I half suspect the 2nd dumbo is female (being mis-sold as male), its smaller and body seems more narrow


----------



## missavgp (Apr 17, 2013)

Love that copper red boy!


----------



## Aqua Aurora (Oct 4, 2013)

missavgp said:


> Love that copper red boy!


Same but I told myself no more deltas (or hm) want a female or plakat for shorter tails (want fins too short to be nipped by its owner).


----------



## missavgp (Apr 17, 2013)

Fair enough. I have a tank full of copper and copper marble females and I am looking for a nice boy for them.
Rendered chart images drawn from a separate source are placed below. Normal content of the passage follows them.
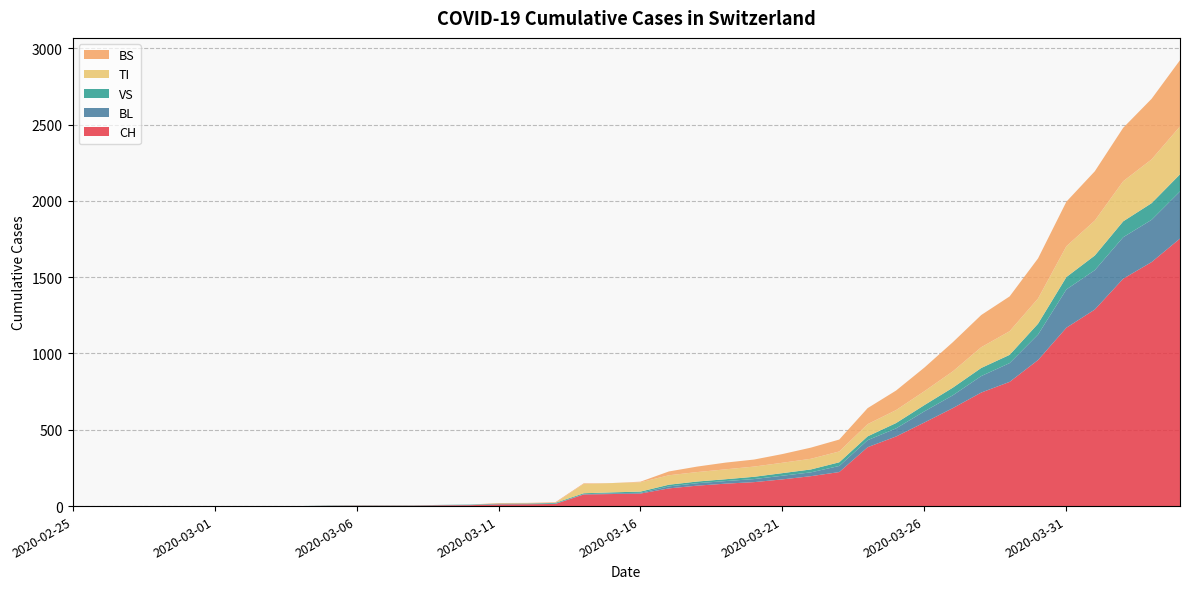

Reading left to right, what are all the values shown in this chart?

CH: 0	0	0	0	0	0	0	0	0	2	3	3	3	5	6	11	12	14	76	79	82	116	134	147	157	175	196	223	386	456	548	642	744	814	957	1169	1288	1490	1599	1753
BL: 0	0	0	0	0	0	0	0	0	0	0	0	0	1	2	2	2	2	2	5	5	13	16	17	20	24	25	40	46	53	73	84	108	123	167	251	258	272	277	309
VS: 0	0	0	0	0	0	0	0	0	2	2	2	2	2	2	3	3	5	6	6	8	11	11	12	15	17	19	24	25	35	41	50	53	54	71	81	96	104	109	112
TI: 0	0	0	0	0	0	0	0	0	0	0	0	0	0	0	0	0	0	61	61	61	62	62	65	67	68	70	71	80	85	91	107	136	155	165	202	229	263	287	314
BS: 0	0	0	0	0	0	0	0	0	0	0	0	0	0	0	4	4	4	4	0	4	25	36	44	46	57	73	78	105	128	155	191	211	228	263	292	323	350	397	434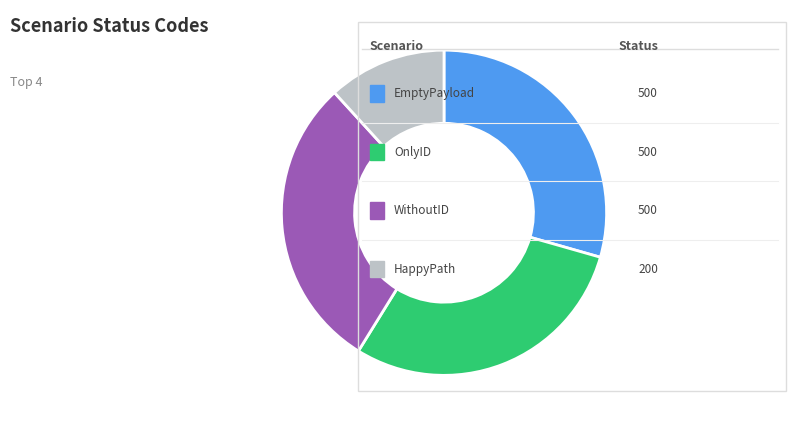

Is there a majority slice in this chart?

No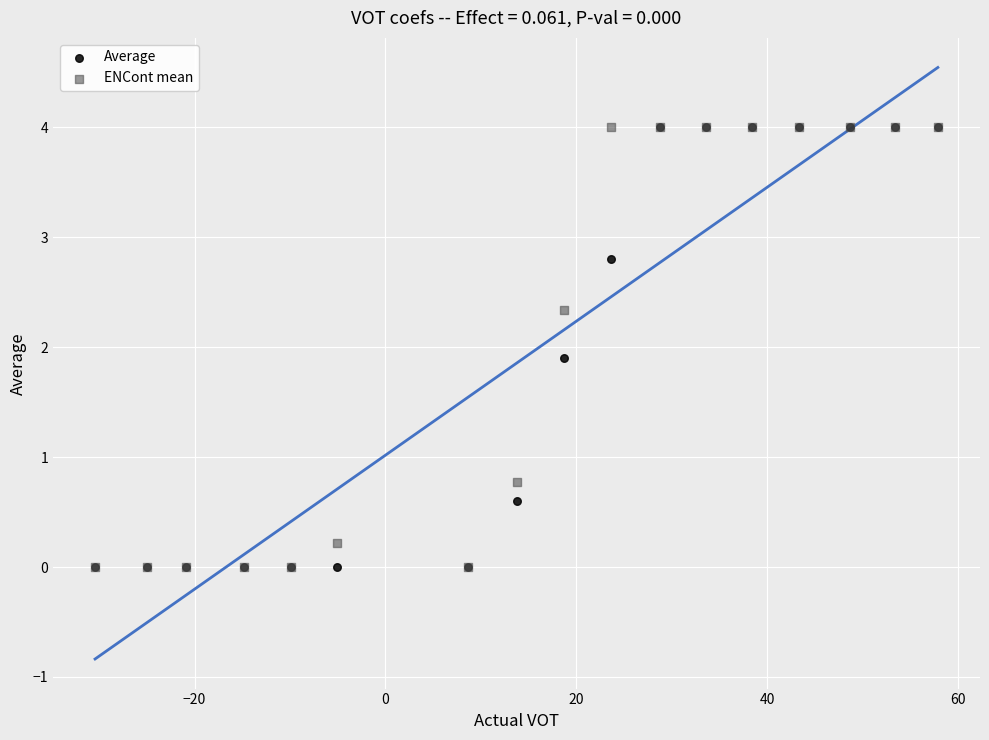

In the Average series, what Y value is closest to 2?

1.9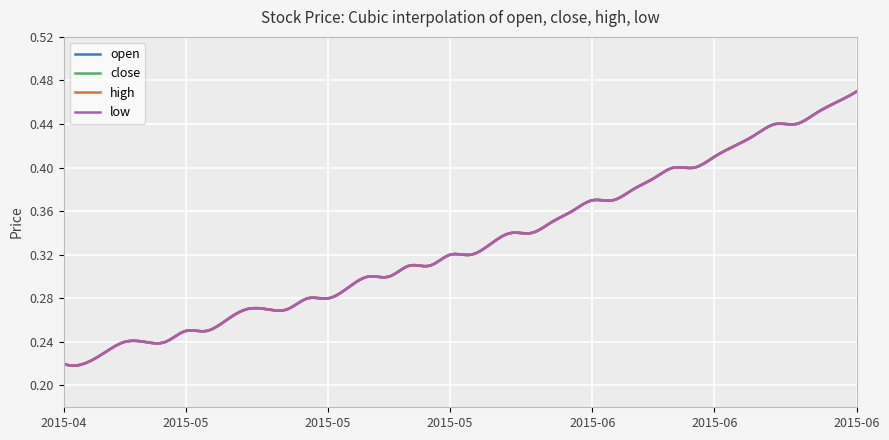

Does the chart have visible grid lines?

Yes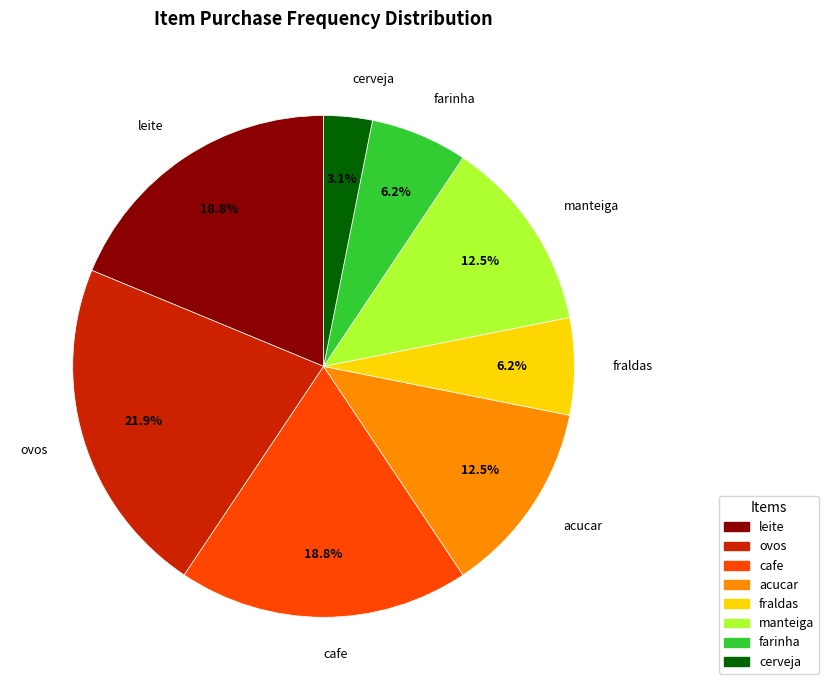

To the nearest percent, what is the difference between the largest and smallest slice percentages?

19%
My copper HM spawn produced all girls.



Aqua Aurora said:


> Same but I told myself no more deltas (or hm) want a female or plakat for shorter tails (want fins too short to be nipped by its owner).


----------



## Aqua Aurora (Oct 4, 2013)

missavgp said:


> Fair enough. I have a tank full of copper and copper marble females and I am looking for a nice boy for them. My copper HM spawn produced all girls.


well.. at least you didn't have to bottle 90 some baby boys as they got fiesty?

I saw a copper hm male on ebay last night but seller is in US (don't know if they ship out of the states) let me grab the link...
http://www.ebay.com/itm/Black-Fire-Halfmoon-Betta-/321566912727?pt=Live_Fish&hash=item4adee1b0d7









ah sorry looks like US only :/


----------